+++ Source extract +++
On Thu, 23 Apr 2009 01:19:25 -0400, Joseph Smith joe@settoplinux.org wrote:
On Wed, 22 Apr 2009 23:58:21 -0400, Joseph Smith joe@settoplinux.org wrote:
YAHOO!!!! I HAVE VGA!! Well there is definitely something wacked out on x86emu and yabel. For
the
hell of it I tried VM86 and VGA comes right up with no errors. And VM86
is
way faster x86emu and yabel. With my debug level still at 9 and a 5
second
delay for filo, I am at the filo prompt in 15 seconds :-) This used to take about 25-30 seconds with x86emu.
One question, is this normal for VM86? (from bootlog)
+++ Material supplied +++
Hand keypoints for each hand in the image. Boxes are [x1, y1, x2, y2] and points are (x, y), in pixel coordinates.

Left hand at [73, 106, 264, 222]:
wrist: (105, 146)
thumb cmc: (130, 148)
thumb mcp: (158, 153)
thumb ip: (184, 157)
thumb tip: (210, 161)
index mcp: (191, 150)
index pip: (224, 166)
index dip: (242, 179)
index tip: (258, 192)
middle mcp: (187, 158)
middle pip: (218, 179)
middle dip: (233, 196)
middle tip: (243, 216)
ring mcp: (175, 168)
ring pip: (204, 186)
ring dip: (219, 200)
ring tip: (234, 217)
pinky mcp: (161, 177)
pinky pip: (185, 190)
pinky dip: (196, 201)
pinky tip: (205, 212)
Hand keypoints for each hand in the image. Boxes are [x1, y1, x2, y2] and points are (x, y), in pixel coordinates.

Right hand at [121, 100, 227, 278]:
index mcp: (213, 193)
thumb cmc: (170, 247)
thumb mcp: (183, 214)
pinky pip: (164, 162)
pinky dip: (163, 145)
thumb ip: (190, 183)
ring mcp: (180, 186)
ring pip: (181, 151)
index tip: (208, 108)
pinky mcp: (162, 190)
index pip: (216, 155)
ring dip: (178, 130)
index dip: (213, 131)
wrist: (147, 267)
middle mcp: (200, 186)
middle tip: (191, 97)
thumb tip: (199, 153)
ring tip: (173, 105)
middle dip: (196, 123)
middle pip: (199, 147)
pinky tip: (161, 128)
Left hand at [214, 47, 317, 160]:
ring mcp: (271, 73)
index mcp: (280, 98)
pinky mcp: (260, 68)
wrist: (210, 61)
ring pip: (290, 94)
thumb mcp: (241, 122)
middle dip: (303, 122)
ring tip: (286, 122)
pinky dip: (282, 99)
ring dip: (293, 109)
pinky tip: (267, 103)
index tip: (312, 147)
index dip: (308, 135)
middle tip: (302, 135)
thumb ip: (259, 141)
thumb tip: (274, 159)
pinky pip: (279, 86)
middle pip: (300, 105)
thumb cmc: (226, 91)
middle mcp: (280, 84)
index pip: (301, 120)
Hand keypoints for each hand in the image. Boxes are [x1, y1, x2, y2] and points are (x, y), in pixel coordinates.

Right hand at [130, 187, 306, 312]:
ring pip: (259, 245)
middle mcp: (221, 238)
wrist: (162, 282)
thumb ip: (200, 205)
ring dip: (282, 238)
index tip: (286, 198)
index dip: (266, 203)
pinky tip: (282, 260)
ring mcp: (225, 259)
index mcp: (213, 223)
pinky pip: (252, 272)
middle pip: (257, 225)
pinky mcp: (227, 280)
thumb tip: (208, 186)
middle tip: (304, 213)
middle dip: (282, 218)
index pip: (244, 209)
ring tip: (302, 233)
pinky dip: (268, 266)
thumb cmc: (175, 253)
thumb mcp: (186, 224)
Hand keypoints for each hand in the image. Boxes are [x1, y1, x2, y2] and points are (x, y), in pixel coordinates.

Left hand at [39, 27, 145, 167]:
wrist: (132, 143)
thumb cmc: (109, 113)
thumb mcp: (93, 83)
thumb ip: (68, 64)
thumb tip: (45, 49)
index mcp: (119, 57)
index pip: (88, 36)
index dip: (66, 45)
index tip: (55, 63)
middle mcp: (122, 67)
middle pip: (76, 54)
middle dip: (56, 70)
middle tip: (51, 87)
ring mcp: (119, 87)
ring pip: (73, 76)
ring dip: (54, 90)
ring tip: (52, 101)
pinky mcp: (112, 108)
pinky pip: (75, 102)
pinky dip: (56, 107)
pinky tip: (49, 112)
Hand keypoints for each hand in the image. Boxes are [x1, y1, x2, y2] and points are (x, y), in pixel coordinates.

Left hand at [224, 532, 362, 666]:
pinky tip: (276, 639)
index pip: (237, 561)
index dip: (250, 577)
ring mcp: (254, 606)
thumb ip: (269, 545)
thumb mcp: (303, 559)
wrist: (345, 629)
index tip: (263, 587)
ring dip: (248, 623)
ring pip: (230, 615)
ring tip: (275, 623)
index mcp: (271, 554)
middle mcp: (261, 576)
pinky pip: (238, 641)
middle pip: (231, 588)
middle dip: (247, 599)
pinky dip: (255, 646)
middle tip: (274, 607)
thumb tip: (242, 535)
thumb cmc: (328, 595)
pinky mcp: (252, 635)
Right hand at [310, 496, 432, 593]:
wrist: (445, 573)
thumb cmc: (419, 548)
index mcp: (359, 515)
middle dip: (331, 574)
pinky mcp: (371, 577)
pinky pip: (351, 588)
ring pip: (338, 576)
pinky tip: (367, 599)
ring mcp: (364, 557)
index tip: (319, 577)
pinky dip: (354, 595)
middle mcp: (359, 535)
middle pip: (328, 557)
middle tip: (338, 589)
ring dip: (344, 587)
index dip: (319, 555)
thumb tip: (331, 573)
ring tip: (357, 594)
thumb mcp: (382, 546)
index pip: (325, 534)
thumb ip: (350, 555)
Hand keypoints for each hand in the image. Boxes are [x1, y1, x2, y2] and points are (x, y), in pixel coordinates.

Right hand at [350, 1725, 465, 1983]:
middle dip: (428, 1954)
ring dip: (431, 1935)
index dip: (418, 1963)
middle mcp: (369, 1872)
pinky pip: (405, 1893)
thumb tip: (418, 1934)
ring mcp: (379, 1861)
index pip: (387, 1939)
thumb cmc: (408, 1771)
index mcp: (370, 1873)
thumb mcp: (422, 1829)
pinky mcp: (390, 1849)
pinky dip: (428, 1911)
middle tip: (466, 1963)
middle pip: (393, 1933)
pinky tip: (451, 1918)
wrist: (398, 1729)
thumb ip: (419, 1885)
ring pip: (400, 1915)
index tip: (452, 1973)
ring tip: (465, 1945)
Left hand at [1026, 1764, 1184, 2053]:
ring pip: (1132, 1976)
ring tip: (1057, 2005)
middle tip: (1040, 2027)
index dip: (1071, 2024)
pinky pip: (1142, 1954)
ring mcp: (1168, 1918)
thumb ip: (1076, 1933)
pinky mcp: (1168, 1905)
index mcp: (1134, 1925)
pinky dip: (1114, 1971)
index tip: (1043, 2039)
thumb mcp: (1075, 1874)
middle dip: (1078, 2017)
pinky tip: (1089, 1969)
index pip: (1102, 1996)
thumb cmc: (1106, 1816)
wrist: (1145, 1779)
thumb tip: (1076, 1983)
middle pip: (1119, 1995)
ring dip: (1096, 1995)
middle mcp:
+++
Exercises |
**A.** In the email excerpt, how long did reaching the filo prompt take with x86emu?
**B.** Repeat everything in the email excerpt from "On Thu, 23 Apr" down to "seconds with x86emu.".
You will not need the data.

Outputs for the tasks |
**A.** About 25-30 seconds.

**B.**
On Thu, 23 Apr 2009 01:19:25 -0400, Joseph Smith joe@settoplinux.org wrote:
On Wed, 22 Apr 2009 23:58:21 -0400, Joseph Smith joe@settoplinux.org wrote:
YAHOO!!!! I HAVE VGA!! Well there is definitely something wacked out on x86emu and yabel. For
the
hell of it I tried VM86 and VGA comes right up with no errors. And VM86
is
way faster x86emu and yabel. With my debug level still at 9 and a 5
second
delay for filo, I am at the filo prompt in 15 seconds :-) This used to take about 25-30 seconds with x86emu.